Aucune poupée, aucune peluche, aucun jouet ne saurait remplacer cette demi-heure quotidienne où la petite est assise, attentive, fascinée par ce que sa mère lui lit. En fait, tous les jours, la petite attend ce moment, parce que c’est le plus beau de sa journée. Celui où sa mère l’emmène au pays des princesses, des dragons, des animaux qui parlent, des châteaux. Celui qu’elle tente de reproduire avec ses crayons de couleurs, comme elle ne peut pas encore lire seule.

Non, rien, pas un jouet ou une émission de télévision ne peut remplacer cette scène peinte par Andrew Lenaghan.

Une heure, pas plus

jason power

Elle a revêtu sa robe noire des sorties et s’est servi le restant de la bouteille de la veille, à peine un demi-verre, en attendant qu’il n’arrive. Elle préfère de loin les soirées où il s’installe à ses pieds tandis qu’elle lit à haute voix un roman qu’elle a choisi pour lui. Mais il lui arrive d’accepter de le suivre dans ces soirées où il doit faire acte de présence, car elle sait que pour lui ce n’est pas nécessairement plus agréable, mais obligatoire.

Et quand il arrivera, il verra là le livre. Il le tiendra entre ses mains en prenant soin de lire le résumé. Peut-être même la regardera-t-il en soupirant, parce qu’il sait combien ça leur est difficile de jouer le jeu certains soirs. Et il glissera à l’oreille de la lectrice de Jason Power, Une heure, on reste une heure, pas plus.

Et ils quitteront la pièce en jetant un dernier œil sur celui qui les attend au retour.

Le doux plaisir de rêver

goncharov

C’est samedi après-midi et la lectrice de Grigori Andreevich Goncharov va de son livre à son crochet, les deux activités qu’elle préfère.

Rien ne la presse. Alors, elle lit quelques pages, crochète quelques rangs. En elle, ce bonheur tranquille de la lenteur. Ce doux plaisir de rêver.

Le cadeau de Jean-Marc

knokke

Petit clin d’œil à Brel. Petit clin d’œil à cette journée de juillet 2005 où j’y étais. Tout ça grâce à cette photo de Knokke prise par Jean-Marc hier et qu’il m’offre, comme pour me dire que la mer du Nord m’attend. Et pour vous dire que j’ai hâte de la retrouver.

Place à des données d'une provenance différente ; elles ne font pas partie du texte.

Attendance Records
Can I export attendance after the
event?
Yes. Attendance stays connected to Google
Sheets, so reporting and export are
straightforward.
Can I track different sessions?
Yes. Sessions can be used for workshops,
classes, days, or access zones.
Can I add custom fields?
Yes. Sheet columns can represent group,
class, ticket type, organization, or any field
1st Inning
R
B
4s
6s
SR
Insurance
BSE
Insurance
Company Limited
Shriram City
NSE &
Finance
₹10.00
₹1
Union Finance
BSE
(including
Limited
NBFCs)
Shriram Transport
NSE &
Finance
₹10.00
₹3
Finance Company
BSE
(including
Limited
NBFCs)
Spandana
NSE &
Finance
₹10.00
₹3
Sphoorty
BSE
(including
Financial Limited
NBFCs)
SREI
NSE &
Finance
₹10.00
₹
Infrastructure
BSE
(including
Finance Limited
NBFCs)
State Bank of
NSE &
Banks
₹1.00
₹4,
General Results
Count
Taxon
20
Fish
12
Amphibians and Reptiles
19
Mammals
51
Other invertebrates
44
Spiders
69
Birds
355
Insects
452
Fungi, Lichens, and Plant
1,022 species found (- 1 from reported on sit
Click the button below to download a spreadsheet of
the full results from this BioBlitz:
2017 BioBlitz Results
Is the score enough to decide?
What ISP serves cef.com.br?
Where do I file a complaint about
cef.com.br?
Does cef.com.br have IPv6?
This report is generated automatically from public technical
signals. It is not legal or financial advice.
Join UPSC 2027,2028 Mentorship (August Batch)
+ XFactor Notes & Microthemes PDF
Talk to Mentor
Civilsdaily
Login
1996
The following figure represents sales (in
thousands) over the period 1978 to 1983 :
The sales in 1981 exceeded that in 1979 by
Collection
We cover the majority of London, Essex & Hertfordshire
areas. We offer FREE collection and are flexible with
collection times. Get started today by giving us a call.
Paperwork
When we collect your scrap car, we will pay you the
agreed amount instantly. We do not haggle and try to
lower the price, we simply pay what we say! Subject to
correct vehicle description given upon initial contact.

Vivement Paris, vivement la Champagne, vivement la Belgique. Vivement surtout que je puisse décider des dates et acheter mon billet. Vivement aussi pouvoir dire : j’arrive!

Dialogues intimes

dialogues_intimes

J’ai relu cette nuit un livre que j’aime beaucoup. Dialogues intimes de la romancière/nouvellière/traductrice Hélène Rioux regroupe de courts textes dont certains ont été publiés en tant que nouvelles. En effet, chacun de ces épisodes de la vie d’un couple dépeints ici peut être lu comme une nouvelle.

Ce récit qui fait le portrait d’un couple qui n’arrive jamais à se décider sur rien (lieu des vacances, soirée au restaurant, réveillon, etc.) est à la fois cynique et croustillant. Aucun épisode ne laisse indifférent. Chacun s’y retrouvera par moments ou reconnaîtra des couples de son entourage, car Hélène Rioux a réussi là où d’autres échouent, à savoir relater des moments anodins de la vie en leur donnant une couleur et une saveur.

Ces Dialogues intimes qui ont tous pour sujet et pour issue l’indécision se laissent lire en vrac ou dans l’ordre, un morceau à la fois ou tous d’un coup. Dans chacun d’eux, il y a ce détail, cette langue qui font de cette lecture un moment inoubliable.

Avant que la journée ne commence vraiment

wilson steer 2

Il aime bien se lever dans la nuit et marcher jusqu’à ce coin de rue, loin de chez lui, où il sait qu’il trouvera le journal du matin, bien avant qu’il ne soit distribué. Ça fait des années qu’il fait le parcours, hiver comme été, qu’il va ainsi dans la noirceur et qu’il rapporte ces quelques feuilles de papier qu’il dévore.

Il aime l’odeur de l’encre fraîche et aussi le fait qu’elle tache un peu les doigts. Un peu comme si ce qu’il lisait s’imprimait à même sa peau. Et quand il a tout lu, sans sauter une ligne, comme il l’a toujours fait, le lecteur de Philip Wilson Steer referme le journal. Ça y est : sa journée peut commencer.